Processes still poorly understood
Despite decades of research the processes that control the movement of large amount of carbon in the Earth’s interior are poorly understood. We know that carbon travels from the interior in gases that escape from volcanoes. We also know that carbon is returned to the interior of the Earth when plates collide and sediments and other rocks are transported to great depth.

However, how these processes have changed over Earth’s history associated with the cooling of the Earth’s interior is unknown, as are the exact processes that lead to diamond formation. “We do not even know how often diamonds are formed in one part of the Earth, nor the scale over which diamonds are formed in a single event, m3 or km3 or 100 km3”, says first author of the study Janne Koornneef, who was recently awarded an ERC Starting Grant. “By dating diamonds and studying the carbon they contain, we have the potential to study how the Earth’s carbon cycle has changed over geological time.”

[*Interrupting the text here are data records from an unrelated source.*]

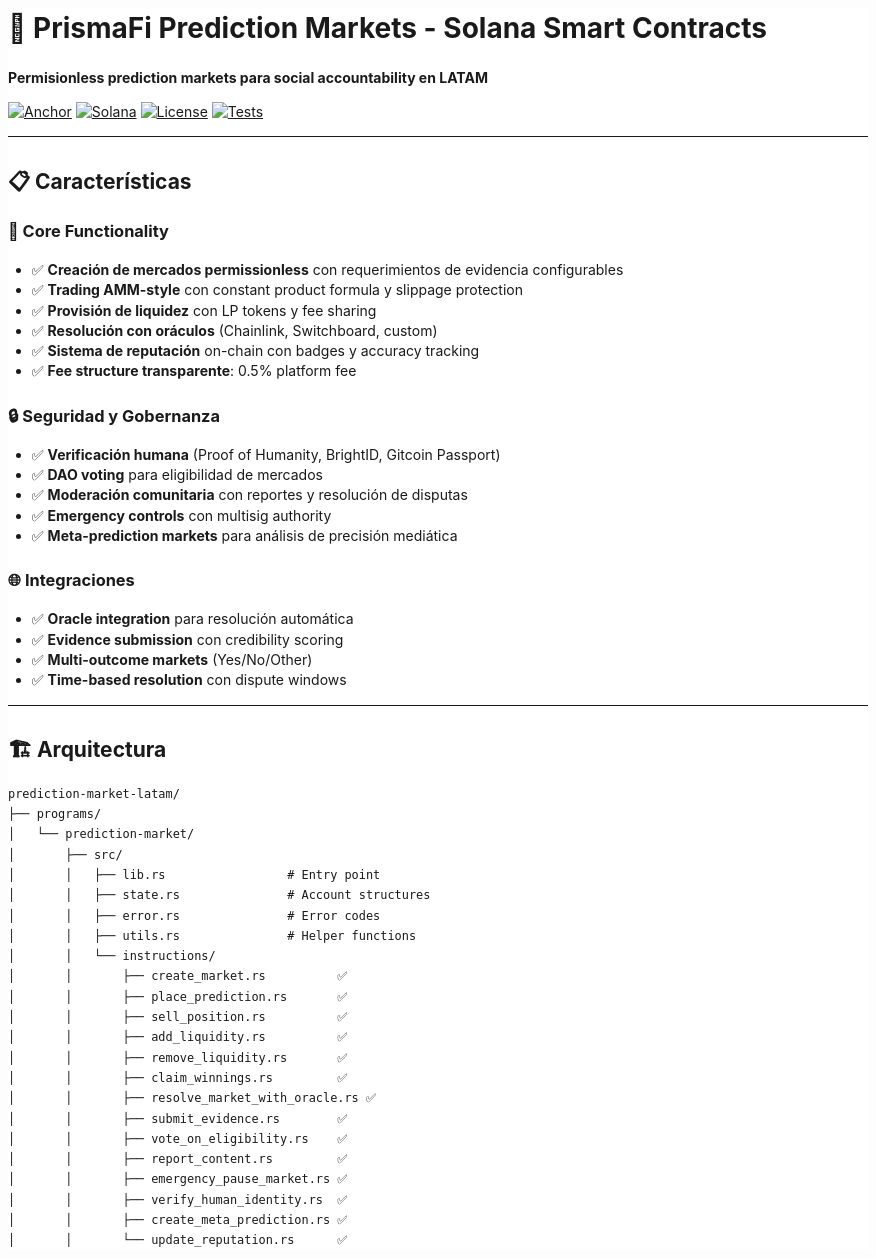 # 🔮 PrismaFi Prediction Markets - Solana Smart Contracts

**Permisionless prediction markets para social accountability en LATAM**

[![Anchor](https://img.shields.io/badge/Anchor-v0.29.0-purple)](https://www.anchor-lang.com/)
[![Solana](https://img.shields.io/badge/Solana-v1.17-blue)](https://solana.com/)
[![License](https://img.shields.io/badge/License-MIT-green)](LICENSE)
[![Tests](https://img.shields.io/badge/Tests-Passing-brightgreen)](#tests)

---

## 📋 Características

### 🎯 Core Functionality
- ✅ **Creación de mercados permissionless** con requerimientos de evidencia configurables
- ✅ **Trading AMM-style** con constant product formula y slippage protection
- ✅ **Provisión de liquidez** con LP tokens y fee sharing
- ✅ **Resolución con oráculos** (Chainlink, Switchboard, custom)
- ✅ **Sistema de reputación** on-chain con badges y accuracy tracking
- ✅ **Fee structure transparente**: 0.5% platform fee

### 🔒 Seguridad y Gobernanza
- ✅ **Verificación humana** (Proof of Humanity, BrightID, Gitcoin Passport)
- ✅ **DAO voting** para eligibilidad de mercados
- ✅ **Moderación comunitaria** con reportes y resolución de disputas
- ✅ **Emergency controls** con multisig authority
- ✅ **Meta-prediction markets** para análisis de precisión mediática

### 🌐 Integraciones
- ✅ **Oracle integration** para resolución automática
- ✅ **Evidence submission** con credibility scoring
- ✅ **Multi-outcome markets** (Yes/No/Other)
- ✅ **Time-based resolution** con dispute windows

---

## 🏗️ Arquitectura

```
prediction-market-latam/
├── programs/
│   └── prediction-market/
│       ├── src/
│       │   ├── lib.rs                 # Entry point
│       │   ├── state.rs               # Account structures
│       │   ├── error.rs               # Error codes
│       │   ├── utils.rs               # Helper functions
│       │   └── instructions/
│       │       ├── create_market.rs          ✅
│       │       ├── place_prediction.rs       ✅
│       │       ├── sell_position.rs          ✅
│       │       ├── add_liquidity.rs          ✅
│       │       ├── remove_liquidity.rs       ✅
│       │       ├── claim_winnings.rs         ✅
│       │       ├── resolve_market_with_oracle.rs ✅
│       │       ├── submit_evidence.rs        ✅
│       │       ├── vote_on_eligibility.rs    ✅
│       │       ├── report_content.rs         ✅
│       │       ├── emergency_pause_market.rs ✅
│       │       ├── verify_human_identity.rs  ✅
│       │       ├── create_meta_prediction.rs ✅
│       │       └── update_reputation.rs      ✅
```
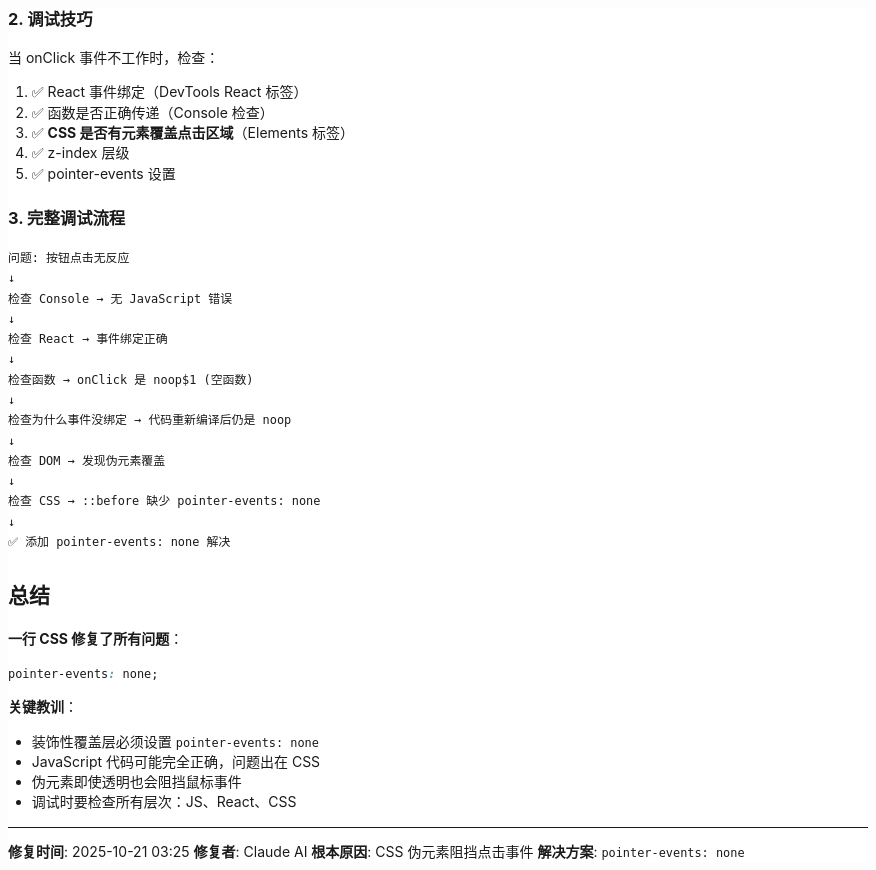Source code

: ### 2. 调试技巧
当 onClick 事件不工作时，检查：
1. ✅ React 事件绑定（DevTools React 标签）
2. ✅ 函数是否正确传递（Console 检查）
3. ✅ **CSS 是否有元素覆盖点击区域**（Elements 标签）
4. ✅ z-index 层级
5. ✅ pointer-events 设置

### 3. 完整调试流程
```
问题: 按钮点击无反应
↓
检查 Console → 无 JavaScript 错误
↓
检查 React → 事件绑定正确
↓
检查函数 → onClick 是 noop$1 (空函数)
↓
检查为什么事件没绑定 → 代码重新编译后仍是 noop
↓
检查 DOM → 发现伪元素覆盖
↓
检查 CSS → ::before 缺少 pointer-events: none
↓
✅ 添加 pointer-events: none 解决
```

## 总结

**一行 CSS 修复了所有问题**：
```css
pointer-events: none;
```

**关键教训**：
- 装饰性覆盖层必须设置 `pointer-events: none`
- JavaScript 代码可能完全正确，问题出在 CSS
- 伪元素即使透明也会阻挡鼠标事件
- 调试时要检查所有层次：JS、React、CSS

---

**修复时间**: 2025-10-21 03:25
**修复者**: Claude AI
**根本原因**: CSS 伪元素阻挡点击事件
**解决方案**: `pointer-events: none`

Diamonds less ancient than previously assumed
This new research reports the ability to date precisely for the first time parts of an individual diamond with a characteristic type of mineral inclusion. The VU scientists demonstrated that earth scientists, who previously used 100’s of diamonds to try and understand when and how diamonds were formed, had misinterpreted their data. Professor Gareth Davies: “Their large diamond samples must have mixed different generations. By working on individual diamonds we were able to distinguish multiple diamond forming events, 2 of which we dated.”

The VU researchers demonstrate that these characteristic diamonds from one mine formed in events separated by billions of years (3,000 million and 1,150 million). Previously they were assumed to be primarily older than 3 billion years. The researchers also show that the two generations of diamonds formed in totally different geological environments suggesting that, as the Earth has cooled, the younger diamonds can only be formed under very special geological conditions where hot mantle from the interior rises towards the surface.

Better study the interior of the Earth
With the potential to date individual diamonds it is possible in the future to study how the sources of carbon in the interior of the Earth have changed over time. This is expected to help researchers better understand the evolution of the early Earth and perhaps the geological and biological processes that led to our present day habitable planet.

The different ages and geological environments indicated for the diamond formation mean that we have to change our ideas of when and how diamonds are formed. Koornneef: “This may mean that industry decides to modify their exploration strategies in the search for new diamond mines. Although today there is a ready supply of diamonds for industry and the jewellery markets, current resources only have a life time of a few decades.”

Davies: “Previously the harzburgitic diamonds were assumed to be very ancient (> 3 billion years) and so the exploration companies looked for ancient geological events as the cause of diamond formation. Our work shows that they need to include an extra 2 billion years of Earth history. That’s almost half the age of the Earth!”